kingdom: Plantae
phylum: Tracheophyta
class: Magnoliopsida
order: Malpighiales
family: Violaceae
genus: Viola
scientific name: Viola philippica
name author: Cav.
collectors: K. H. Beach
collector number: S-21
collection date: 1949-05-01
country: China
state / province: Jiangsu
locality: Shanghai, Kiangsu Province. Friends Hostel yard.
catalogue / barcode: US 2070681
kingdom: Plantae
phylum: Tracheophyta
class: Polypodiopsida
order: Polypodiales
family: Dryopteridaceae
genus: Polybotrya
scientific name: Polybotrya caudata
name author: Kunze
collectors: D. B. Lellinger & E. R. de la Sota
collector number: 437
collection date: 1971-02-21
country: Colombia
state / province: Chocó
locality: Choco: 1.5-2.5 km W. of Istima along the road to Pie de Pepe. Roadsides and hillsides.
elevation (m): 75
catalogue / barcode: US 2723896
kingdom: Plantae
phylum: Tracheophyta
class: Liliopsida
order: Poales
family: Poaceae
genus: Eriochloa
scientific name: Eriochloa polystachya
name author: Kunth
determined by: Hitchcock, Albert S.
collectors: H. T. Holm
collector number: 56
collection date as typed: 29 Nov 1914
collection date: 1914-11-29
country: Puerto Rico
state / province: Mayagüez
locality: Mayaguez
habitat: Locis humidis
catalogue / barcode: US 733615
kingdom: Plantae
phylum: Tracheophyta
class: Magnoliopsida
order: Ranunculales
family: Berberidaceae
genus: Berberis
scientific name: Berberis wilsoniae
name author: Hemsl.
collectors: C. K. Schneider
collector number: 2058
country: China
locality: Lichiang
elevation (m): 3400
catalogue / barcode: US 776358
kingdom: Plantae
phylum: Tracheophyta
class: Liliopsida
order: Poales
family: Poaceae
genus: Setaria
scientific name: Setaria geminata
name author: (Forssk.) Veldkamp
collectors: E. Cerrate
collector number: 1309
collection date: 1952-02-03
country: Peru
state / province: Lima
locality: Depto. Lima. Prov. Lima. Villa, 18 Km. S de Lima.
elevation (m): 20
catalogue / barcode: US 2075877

• **TASK DESCRIPTION**: From the listing above, pull out every line that contains the word "barcode" and copy each of those lines in full.

• **TASK ANSWER**:
catalogue / barcode: US 2070681
catalogue / barcode: US 2723896
catalogue / barcode: US 733615
catalogue / barcode: US 776358
catalogue / barcode: US 2075877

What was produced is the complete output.